Another regulation arising out of Public Law 92-603 arbitrarily sets cost limitations on routine service costs without regard to the many variables which go into the provision of hospital care, the general economic conditions in an area, and so forth. The preoccupation with per diem costs overlooks a simple arithmetic fact that as length of hospital say is reduced through pressures exerted by Utilization Review or economic factors and as the higher cost of equipment, food, fuel, medical supplies, personnel, etc. increase the rise in the

cost per day is accelerated. Finally, the mere fact that regulatory agencies can take months in preparing complex and lengthy regulations but only allows the industry affected 30 days to respond, and in some cases no time to respond, simply makes us wonder where the concern for the health care in our society lies. We see some signs our concerns are being shared in the Congress about the long term effects of current trends in regulation on the ability of our industry to fulfill its mision in society. The well intentioned promotion of the health and welfare of our citizens by regulatory agencies has become more cumbersome. The key social decisions that must be made relating to future health care are drifting from the control of the Congress and into the regulatory agencies. Hospitals are complex and they are faced with the tremendous pressure of deciding what demands must be met, as we are now presented with an unlimited array of demands for patient care and increasingly more limited resources to provide that care.

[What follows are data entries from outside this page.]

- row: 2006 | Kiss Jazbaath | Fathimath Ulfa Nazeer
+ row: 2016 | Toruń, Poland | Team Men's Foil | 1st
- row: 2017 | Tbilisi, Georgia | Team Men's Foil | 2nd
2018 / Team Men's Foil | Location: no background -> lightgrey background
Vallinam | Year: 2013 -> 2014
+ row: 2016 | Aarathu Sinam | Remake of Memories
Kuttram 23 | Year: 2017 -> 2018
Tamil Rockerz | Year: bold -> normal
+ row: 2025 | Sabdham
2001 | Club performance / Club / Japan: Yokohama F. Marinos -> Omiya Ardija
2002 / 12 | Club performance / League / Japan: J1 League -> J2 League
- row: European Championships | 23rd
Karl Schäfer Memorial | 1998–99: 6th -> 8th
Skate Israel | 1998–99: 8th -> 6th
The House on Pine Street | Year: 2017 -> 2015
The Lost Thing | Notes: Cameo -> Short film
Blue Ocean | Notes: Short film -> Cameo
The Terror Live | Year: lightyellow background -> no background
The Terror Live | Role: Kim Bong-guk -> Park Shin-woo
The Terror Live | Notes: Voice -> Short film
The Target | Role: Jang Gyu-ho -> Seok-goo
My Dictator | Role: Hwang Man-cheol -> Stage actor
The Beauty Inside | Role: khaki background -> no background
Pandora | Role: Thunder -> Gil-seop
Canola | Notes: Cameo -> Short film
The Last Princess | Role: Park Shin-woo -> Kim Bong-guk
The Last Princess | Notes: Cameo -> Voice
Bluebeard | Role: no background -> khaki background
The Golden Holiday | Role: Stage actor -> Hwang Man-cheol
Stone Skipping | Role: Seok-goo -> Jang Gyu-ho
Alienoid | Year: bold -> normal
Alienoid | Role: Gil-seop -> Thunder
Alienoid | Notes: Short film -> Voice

Such decisions must be made with a clear oversight and control of the Congress who is responsive to the people and not solely made by the regulatory agencies responsive only to the Administration.

The health care industry is an environment where the demands for diagnostic expertise, treatment, facilities, and qualified personnel must be balanced by the resources to deliver them. If it is decided that this country cannot afford to provide all of the resources to meet all of the demands for care, then the most responsible body in our society, the U.S. Congress, must take the lead in making those decisions. Without adequate oversight, the Congress cannot fulfill the function which we believe they should have.

We fully understand that the oversight function of Congress will not be one which mitigates the needs for regulatory agencies. We do thing, however, it will stimulate the proper environment in which we need to operate effectively. By this I mean we must have the full cooperation and understanding of our complex problems by the regulatory agencies. Their actions and many of the issues cited in the statement we have submitted to you demonstrates, with few exceptions, the sometimes arbitrary and uncooperative manner in which this has been carried out.

In summation, in considering all that is said of the delivery of health care and the regulatory process, I hop we can overcome the preoccupation that Congress and our regulatory agencies have with what abuses there may be in the health care system. Much of this overlooks the overwhelming good that is provided by so many. Furthermore, there seems to be a general lack of understanding with respect to the sometimes conflicting relationship between concepts of efficiency in delivering health care for federal programs and the effectiveness of delivering such health care. In short, we regret that unless more of our legislators such as yourself, exhibit the concern that you have shown to us, the handicaps placed upon the health care system to respond to the demands for the quantity and quality of diagnostic and treatment facilities and programs will have serious long-range consequences and we will fail to meet public expectations. We must have health policy through Congressional legislation and oversight and not by regulatory fiat.